Fraudster jailed for scamming Radlett couple

Conrad Mukama

Conrad Mukama - Credit: Archant

A 21-year-old fraudster was jailed yesterday after he scammed a retired Radlett couple over the phone.

Conard Mukama, from Fontwell Close in Northolt, pleaded guilty at St Albans Crown Court to conspiracy to defraud between March and May 2013 and received an immediate six month custodial sentence.

On the evening of May 26 last year, a retired couple were contacted by someone claiming to be a police officer investigating fraudulent use of their bank cards.

They were told that arrests had been made and that their bank cards were needed as part of the investigation.

The victims placed their bank cards in an envelope and they were then collected by a courier.

The following day they realised the call was a scam after fraudsters had used the cards to withdraw hundreds of pounds.

Later in the week the couple were again contacted by a fraudster, but this time they kept the caller on the line while they contacted Hertfordshire Constabulary who were then able to send officers to the address and make a recording of the caller.

Most Read

Although on this occasion a courier didn’t attend the address, officers were able to carry out extensive work around the telephone number used in the scam.

This led to a warrant being executed at Mukama’s address in London where the telephone that had been used in the scam was recovered.

Further analytical work linked Mukama to the Radlett offence and two other offences in London.

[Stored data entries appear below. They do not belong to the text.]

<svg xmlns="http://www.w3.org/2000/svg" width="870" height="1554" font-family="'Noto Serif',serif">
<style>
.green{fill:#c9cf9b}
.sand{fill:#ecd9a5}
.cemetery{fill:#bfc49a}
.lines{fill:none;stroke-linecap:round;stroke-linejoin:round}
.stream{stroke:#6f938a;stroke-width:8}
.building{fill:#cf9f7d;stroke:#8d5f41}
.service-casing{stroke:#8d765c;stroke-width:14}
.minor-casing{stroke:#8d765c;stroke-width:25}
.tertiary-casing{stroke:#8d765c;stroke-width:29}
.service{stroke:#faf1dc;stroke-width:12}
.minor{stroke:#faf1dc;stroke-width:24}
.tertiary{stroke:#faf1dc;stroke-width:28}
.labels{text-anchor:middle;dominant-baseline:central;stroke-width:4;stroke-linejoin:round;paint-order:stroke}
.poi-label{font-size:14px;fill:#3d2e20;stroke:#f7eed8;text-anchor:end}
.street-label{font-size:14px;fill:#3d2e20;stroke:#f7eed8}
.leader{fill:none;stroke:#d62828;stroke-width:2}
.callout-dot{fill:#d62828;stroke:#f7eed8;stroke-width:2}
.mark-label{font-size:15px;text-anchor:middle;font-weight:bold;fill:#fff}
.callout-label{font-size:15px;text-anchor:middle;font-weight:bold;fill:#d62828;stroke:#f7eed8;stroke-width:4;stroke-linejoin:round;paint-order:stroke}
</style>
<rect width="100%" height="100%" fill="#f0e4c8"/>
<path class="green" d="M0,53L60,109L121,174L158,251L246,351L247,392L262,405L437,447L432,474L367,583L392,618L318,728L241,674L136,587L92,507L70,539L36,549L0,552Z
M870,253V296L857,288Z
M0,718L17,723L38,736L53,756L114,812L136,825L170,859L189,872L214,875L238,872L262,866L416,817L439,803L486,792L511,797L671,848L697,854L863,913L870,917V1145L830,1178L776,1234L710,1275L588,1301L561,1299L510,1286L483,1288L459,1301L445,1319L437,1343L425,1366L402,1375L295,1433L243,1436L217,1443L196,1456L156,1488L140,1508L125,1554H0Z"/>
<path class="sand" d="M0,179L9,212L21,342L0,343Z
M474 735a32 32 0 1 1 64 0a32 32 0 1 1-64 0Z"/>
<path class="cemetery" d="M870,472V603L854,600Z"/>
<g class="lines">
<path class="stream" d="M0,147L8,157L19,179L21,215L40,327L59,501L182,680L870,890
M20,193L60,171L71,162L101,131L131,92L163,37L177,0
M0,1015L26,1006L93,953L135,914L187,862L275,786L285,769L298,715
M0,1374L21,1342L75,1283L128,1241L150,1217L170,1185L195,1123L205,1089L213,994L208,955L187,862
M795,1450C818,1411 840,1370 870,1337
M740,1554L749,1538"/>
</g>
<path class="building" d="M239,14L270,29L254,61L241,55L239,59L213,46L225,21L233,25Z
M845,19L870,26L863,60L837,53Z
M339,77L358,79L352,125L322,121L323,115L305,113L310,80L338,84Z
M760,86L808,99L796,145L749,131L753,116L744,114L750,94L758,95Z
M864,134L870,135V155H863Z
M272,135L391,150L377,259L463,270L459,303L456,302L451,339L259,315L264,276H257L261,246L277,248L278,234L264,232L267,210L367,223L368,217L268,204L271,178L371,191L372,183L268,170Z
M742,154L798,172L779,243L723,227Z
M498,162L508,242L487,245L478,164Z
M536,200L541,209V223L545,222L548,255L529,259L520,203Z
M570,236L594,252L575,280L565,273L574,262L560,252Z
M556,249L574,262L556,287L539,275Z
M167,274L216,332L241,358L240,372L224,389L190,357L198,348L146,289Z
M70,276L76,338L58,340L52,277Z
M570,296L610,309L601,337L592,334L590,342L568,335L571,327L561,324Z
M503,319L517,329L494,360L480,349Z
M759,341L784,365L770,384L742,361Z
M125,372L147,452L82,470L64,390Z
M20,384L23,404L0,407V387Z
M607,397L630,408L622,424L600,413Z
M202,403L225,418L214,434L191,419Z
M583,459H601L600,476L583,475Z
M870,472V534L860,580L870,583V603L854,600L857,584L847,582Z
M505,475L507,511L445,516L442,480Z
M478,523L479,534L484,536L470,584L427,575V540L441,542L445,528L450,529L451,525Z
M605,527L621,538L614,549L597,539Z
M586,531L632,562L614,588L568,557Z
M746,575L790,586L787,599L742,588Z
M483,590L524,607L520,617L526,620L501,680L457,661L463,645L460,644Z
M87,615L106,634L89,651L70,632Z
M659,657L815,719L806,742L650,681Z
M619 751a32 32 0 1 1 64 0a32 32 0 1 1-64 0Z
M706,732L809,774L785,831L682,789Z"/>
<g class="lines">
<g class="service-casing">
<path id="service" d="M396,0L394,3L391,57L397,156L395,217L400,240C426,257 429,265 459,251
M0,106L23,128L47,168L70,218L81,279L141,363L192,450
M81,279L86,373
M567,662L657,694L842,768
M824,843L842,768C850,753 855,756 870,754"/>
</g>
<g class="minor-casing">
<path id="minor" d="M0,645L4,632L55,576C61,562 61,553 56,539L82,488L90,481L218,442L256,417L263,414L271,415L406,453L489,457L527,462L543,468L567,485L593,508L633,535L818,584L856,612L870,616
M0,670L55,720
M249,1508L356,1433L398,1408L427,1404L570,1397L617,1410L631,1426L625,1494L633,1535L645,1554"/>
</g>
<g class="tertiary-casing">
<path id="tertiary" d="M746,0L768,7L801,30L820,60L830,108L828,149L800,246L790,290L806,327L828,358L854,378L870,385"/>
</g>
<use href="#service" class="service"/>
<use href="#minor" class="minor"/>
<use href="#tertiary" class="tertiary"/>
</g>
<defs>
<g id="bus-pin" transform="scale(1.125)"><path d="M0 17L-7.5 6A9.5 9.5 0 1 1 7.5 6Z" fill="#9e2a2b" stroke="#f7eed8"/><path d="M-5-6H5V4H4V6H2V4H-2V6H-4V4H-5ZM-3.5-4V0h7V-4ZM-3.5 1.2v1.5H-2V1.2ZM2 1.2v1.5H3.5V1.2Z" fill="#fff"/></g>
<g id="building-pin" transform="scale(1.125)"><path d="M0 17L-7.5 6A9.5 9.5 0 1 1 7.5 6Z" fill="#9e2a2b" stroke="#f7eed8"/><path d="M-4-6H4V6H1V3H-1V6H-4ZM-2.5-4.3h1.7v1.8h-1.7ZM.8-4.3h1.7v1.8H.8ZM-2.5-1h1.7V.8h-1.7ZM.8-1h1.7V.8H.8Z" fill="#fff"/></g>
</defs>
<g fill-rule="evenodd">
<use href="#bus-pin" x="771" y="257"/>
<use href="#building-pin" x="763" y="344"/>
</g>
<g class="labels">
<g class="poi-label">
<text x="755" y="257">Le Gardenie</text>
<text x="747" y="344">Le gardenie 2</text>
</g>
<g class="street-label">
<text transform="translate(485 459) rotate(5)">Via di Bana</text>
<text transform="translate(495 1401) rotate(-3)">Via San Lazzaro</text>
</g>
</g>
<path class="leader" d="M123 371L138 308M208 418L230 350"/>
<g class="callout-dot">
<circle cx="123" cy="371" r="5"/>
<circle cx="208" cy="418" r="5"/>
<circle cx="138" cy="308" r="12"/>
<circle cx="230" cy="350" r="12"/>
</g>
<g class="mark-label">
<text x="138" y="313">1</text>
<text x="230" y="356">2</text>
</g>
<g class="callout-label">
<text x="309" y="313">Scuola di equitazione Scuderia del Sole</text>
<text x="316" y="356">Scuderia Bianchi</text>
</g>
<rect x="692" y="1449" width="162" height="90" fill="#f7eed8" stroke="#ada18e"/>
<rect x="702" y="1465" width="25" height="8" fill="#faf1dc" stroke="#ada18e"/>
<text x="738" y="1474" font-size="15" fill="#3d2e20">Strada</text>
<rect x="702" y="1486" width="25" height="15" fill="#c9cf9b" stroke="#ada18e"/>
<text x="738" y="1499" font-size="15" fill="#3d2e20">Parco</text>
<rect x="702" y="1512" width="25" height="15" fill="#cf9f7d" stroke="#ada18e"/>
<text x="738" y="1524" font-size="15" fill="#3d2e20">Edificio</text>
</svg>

Det Con Darren Machin led the investigation and said: “It has taken some time to get this case to court due to complex nature of our investigation and we are happy the court has taken the serious nature of this offence into consideration.

“This has been reflected in the sentence, which is significant considering this was Mukama’s first offence.

“This was a despicable crime as Mukama preyed on the trusting nature of his victims and I hope this sends a clear message to anyone involved in phone scams that we will find you and ensure you are brought to court.

“I would also like to use this case to highlight the fact that phone scams are still operating in the area and people should be aware that the police and banks would never ask you to send your banks cards or money to them in any circumstances.”

He added: “I would urge people to share the following advice with their relatives and friends as these fraudsters are convincing and people of all ages and professions have been caught out.”

If you are not happy with a phone call and are suspicious of the conversation you have with a caller then police advise to end the call and contact them via the non-emergency number, 101.